Perkembangan Politik Era Presiden Soeharto

Perkembangan Politik Era Presiden Soeharto

Perkembangan politik merupakan sebuah kondisi nan mencakup seluruh ruang lingkup ilmu politik nan tumbuh, berkembang, atau mengalami kemunduran pada satu dasa warsa kepemimpinan.Perkembangan politik di Indonesia, sebagai bagian dari kehidupan sosial-politik, secara generik mengalami pasang surut.

Pada sebuah kepemimpinan nan dibangun, biasanya terdapat pola-pola eksklusif nan dimotori oleh konduite dari berbagai kegiatan politik nan ada. Sederhananya, politik ialah berbagai macam cara nan dilakukan buat mencapai dua tujuan, yakni merebut dan mempertahankan kekuasaan.

Perkembangan politik sebagai salah satu tujuan berpolitik, menjadi bagian dari pengertian-pengertian nan dibuat maupun sikap-sikap nan berkembang, buat mewujudkan politik sebagai bagian dari kualitas suatu bangsa.Politik juga menjadi acuan dalam membentuk sebuah pemerintahan nan melaksanakan kegiatan-kegiatan bermanfaat, bertransformasi pada kecapaian sistem nan baik, dan terjaminnya pemerintahan yang good government .



Perkembangan Politik di Indonesia

Tak bisa dipungkiri, setiap negara di global mempunyai periode kepemimpinan politik nan beragam. Kemerdekaan Republik Indonesia pada 17 Agustus 1945 menjadi kapital awal terbentuknya sistem politik. Kemudian membentuk pemerintahan nan absah dan menjalankan roda kepemimpinan dalam sebuah sistem kenegaraan.

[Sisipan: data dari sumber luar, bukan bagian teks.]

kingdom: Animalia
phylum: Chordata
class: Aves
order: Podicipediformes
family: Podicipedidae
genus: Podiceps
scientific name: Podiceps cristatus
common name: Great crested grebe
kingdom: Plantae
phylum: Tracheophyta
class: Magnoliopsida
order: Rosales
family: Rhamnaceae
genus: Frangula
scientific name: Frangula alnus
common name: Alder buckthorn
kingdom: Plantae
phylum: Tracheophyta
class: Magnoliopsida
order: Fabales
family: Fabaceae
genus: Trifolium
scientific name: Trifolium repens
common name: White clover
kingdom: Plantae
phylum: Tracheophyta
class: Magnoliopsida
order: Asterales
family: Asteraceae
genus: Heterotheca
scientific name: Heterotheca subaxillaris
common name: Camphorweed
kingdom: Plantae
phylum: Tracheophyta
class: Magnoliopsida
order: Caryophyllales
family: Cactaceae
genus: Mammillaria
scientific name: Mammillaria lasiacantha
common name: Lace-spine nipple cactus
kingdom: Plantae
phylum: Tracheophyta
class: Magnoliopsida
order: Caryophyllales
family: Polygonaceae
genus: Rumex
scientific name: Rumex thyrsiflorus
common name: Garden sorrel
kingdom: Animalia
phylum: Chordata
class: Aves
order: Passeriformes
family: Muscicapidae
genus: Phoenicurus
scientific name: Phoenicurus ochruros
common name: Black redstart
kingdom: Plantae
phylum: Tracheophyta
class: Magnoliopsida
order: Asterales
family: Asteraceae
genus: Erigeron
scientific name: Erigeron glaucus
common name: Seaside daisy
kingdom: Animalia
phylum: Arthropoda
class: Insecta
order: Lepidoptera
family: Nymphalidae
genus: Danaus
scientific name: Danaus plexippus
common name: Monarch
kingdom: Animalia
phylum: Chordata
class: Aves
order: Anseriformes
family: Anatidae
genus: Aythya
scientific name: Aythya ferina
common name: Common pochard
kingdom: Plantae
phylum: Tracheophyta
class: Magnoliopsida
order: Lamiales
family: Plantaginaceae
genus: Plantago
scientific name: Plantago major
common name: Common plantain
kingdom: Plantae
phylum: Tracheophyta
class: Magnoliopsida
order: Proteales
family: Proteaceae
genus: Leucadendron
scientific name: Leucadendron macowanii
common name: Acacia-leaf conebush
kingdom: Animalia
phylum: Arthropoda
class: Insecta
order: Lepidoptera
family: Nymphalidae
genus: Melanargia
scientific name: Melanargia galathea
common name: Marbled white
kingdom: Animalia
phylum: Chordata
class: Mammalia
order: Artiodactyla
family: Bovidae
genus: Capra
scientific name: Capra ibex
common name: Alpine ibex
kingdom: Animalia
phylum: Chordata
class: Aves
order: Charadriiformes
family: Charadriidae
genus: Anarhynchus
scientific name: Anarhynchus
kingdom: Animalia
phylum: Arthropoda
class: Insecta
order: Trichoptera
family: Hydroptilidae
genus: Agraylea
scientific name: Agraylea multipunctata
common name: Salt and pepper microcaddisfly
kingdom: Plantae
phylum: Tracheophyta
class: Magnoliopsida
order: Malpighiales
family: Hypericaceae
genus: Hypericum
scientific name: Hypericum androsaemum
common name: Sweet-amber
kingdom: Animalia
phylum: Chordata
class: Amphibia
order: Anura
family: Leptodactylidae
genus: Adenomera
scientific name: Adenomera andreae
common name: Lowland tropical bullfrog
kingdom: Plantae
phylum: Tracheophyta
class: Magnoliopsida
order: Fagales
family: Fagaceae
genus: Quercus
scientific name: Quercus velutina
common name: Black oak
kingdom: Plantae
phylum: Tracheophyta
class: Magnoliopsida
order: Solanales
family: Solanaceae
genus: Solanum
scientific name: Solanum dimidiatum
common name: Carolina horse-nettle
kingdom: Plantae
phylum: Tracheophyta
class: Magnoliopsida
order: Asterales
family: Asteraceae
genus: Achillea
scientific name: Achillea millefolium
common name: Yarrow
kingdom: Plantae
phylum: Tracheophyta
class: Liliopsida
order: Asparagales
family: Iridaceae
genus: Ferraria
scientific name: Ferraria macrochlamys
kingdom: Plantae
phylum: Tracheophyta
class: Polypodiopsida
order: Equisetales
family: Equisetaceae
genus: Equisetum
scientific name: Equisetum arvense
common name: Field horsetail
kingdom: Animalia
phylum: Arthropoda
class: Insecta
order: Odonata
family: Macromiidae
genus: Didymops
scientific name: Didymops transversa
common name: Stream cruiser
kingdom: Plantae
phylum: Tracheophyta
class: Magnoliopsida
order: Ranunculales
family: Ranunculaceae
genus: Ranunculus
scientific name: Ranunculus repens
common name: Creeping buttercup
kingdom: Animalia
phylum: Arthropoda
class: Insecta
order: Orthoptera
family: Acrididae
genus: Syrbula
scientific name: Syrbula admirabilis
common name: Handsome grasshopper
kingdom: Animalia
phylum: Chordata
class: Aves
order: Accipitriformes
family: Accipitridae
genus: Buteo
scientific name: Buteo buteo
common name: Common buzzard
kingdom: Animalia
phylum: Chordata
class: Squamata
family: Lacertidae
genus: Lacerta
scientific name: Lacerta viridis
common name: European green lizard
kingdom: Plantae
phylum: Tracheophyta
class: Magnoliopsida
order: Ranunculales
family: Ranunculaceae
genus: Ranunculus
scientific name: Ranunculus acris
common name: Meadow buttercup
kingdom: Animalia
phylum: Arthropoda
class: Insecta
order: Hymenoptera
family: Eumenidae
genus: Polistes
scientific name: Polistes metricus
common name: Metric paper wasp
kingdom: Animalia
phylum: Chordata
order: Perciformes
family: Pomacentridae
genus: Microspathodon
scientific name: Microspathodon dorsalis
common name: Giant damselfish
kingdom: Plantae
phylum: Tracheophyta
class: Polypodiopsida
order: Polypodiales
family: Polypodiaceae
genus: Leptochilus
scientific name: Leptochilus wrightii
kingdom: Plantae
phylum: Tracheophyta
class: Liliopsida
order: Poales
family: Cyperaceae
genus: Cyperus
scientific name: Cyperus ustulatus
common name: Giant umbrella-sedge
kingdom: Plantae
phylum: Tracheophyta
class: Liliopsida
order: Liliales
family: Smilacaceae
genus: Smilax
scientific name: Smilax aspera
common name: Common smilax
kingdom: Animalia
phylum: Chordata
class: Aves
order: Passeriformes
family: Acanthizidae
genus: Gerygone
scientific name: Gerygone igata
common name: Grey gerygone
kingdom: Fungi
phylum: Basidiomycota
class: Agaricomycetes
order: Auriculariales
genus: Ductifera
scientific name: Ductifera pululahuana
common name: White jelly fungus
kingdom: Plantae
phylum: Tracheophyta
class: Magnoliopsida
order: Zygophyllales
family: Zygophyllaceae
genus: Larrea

Hal ini ditandai dengan berbagai istilah di masa-masa kepemimpinan nan berbeda. Pada awal kemerdekaan, situasi politik Indonesia masih mencari bentuknya, ditandai dengan berbagai perubahan nan dibuat. Pembentukan sifat politik ini menghadirkan era kepemimpinan politik nan khas.



Perkembagan Politik Era Presiden Soekarno

Sebagai pemimpin besar revolusi, Soekarno dipandang sebagai Presiden Republik Indonesia nan punya kharisma politik tersendiri. Lugas, tegas, menggebu-gebu, semangat, dan cenderung anti-barat merupakan citra nan dapat kita saksikan pada setiap pidato politiknya.

Masa awal kepemimpinannya, ditandai dengan terbentuknya sistem pemerintahan parlementer. Sistem ini menciptakan sebuah pemerintahan nan memberi kekuasaan dominan kepada forum legislatif. Terbentuknya berbagai partai politik nan bebas menyuarakan aspirasi merupakan tanda kehidupan politik terakomodir.

Perkembangan politik di era kepemimpinan Soekarno, telah memberikan ruang luas bagi partai politik buat melaksanakan kegiatan-kegiatan politiknya. Ini terbukti dengan terbentuknya sistem kepartaian (multipartai). Masyarakat pun memiliki pilihan nan banyak buat menempatkan keterwakilan politiknya di parlemen.

Pemilu sebagai karakteristik dari negara demokrastis, di era Soekarno diselenggarakan dengan baik. Kebebasan pers menduduki posisi tertinggi, sebagai media informasi nan dijamin kebebasannya.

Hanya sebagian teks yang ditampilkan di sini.